TASK DETAILS >> Taking the first line of the listing as the start and the line containing "left wrist: (205, 122)" as the end, reproduce everything in between exactly, both ends included.

:::

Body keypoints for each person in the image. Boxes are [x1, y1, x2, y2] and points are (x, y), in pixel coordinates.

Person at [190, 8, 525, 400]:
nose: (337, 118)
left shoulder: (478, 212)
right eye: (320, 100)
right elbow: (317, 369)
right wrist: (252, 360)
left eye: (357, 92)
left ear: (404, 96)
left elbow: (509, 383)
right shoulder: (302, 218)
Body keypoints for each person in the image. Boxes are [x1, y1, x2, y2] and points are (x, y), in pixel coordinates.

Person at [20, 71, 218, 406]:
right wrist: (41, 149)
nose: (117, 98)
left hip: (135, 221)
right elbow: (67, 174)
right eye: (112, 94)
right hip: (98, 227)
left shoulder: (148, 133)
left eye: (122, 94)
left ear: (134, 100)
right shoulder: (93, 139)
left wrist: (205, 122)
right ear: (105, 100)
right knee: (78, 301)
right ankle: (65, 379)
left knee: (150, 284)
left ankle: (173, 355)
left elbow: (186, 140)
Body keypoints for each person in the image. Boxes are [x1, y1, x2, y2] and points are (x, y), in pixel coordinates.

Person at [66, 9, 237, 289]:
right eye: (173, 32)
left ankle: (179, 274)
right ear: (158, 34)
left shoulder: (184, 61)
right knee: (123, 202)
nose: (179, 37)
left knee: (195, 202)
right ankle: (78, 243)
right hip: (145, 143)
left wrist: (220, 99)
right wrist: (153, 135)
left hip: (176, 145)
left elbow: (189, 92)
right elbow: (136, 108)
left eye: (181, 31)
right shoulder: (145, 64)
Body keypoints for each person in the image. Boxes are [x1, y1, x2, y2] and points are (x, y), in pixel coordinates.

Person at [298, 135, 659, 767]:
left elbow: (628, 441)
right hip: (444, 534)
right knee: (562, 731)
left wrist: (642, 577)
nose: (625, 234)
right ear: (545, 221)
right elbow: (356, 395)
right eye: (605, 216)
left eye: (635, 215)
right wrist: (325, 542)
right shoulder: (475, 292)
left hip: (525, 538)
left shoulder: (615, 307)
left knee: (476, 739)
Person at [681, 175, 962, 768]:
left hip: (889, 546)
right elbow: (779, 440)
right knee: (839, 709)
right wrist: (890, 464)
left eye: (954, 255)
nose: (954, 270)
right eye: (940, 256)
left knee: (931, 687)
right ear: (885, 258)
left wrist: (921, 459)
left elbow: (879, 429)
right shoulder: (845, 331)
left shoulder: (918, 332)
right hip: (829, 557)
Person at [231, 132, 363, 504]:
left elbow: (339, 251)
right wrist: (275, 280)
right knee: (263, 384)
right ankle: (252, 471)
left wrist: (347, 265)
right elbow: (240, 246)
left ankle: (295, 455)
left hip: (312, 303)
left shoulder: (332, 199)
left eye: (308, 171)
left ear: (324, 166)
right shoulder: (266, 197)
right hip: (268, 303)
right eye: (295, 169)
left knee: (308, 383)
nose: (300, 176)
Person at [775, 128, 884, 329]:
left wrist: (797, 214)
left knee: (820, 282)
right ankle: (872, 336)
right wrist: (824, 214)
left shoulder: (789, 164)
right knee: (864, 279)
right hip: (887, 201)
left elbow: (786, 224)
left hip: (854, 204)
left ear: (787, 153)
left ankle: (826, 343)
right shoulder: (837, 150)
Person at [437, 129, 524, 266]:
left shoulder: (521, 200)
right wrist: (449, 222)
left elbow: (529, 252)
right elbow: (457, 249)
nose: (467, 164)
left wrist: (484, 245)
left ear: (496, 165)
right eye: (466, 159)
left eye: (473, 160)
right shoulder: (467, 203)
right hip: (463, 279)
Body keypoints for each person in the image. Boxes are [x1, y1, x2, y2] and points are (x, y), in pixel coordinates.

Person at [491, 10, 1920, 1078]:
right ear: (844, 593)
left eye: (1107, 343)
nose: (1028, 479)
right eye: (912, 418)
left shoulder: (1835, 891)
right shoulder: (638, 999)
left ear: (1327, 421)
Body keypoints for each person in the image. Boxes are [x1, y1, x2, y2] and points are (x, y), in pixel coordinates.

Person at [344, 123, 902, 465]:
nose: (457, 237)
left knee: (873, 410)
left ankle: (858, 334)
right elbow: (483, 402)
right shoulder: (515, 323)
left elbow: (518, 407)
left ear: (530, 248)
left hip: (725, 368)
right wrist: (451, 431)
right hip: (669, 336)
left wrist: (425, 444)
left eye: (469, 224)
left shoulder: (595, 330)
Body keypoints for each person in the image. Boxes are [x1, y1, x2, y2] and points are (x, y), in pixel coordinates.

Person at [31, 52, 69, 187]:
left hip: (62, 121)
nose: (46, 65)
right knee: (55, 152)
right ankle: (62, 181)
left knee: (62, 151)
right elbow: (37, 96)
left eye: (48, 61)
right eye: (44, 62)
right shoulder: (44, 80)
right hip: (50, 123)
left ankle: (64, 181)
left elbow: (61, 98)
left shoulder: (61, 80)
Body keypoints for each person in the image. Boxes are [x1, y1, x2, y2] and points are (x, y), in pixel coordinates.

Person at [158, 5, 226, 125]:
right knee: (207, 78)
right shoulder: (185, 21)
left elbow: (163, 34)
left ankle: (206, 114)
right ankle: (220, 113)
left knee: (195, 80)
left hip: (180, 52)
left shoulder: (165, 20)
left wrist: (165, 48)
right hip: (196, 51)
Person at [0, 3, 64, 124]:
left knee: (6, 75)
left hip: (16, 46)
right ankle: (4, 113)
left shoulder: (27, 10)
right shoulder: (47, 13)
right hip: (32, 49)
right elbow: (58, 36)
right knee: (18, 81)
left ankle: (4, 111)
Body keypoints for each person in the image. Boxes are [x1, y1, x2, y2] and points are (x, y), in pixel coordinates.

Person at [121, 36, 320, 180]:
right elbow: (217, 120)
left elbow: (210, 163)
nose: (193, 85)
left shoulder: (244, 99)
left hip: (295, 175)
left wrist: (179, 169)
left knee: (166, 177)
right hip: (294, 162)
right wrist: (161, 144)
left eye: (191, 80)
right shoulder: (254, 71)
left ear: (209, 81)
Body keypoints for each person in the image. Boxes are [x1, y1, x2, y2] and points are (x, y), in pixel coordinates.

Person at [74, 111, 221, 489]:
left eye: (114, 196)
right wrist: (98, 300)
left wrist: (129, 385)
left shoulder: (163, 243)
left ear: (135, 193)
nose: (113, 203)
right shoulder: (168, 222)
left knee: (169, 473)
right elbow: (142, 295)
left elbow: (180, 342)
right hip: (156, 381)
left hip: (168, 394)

:::

TASK SOLUTION >>
Body keypoints for each person in the image. Boxes are [x1, y1, x2, y2] and points are (x, y), in pixel coordinates.

Person at [190, 8, 525, 400]:
nose: (337, 118)
left shoulder: (478, 212)
right eye: (320, 100)
right elbow: (317, 369)
right wrist: (252, 360)
left eye: (357, 92)
left ear: (404, 96)
left elbow: (509, 383)
right shoulder: (302, 218)
Body keypoints for each person in the image. Boxes are [x1, y1, x2, y2] and points are (x, y), in pixel coordinates.

Person at [20, 71, 218, 406]:
right wrist: (41, 149)
nose: (117, 98)
left hip: (135, 221)
right elbow: (67, 174)
right eye: (112, 94)
right hip: (98, 227)
left shoulder: (148, 133)
left eye: (122, 94)
left ear: (134, 100)
right shoulder: (93, 139)
left wrist: (205, 122)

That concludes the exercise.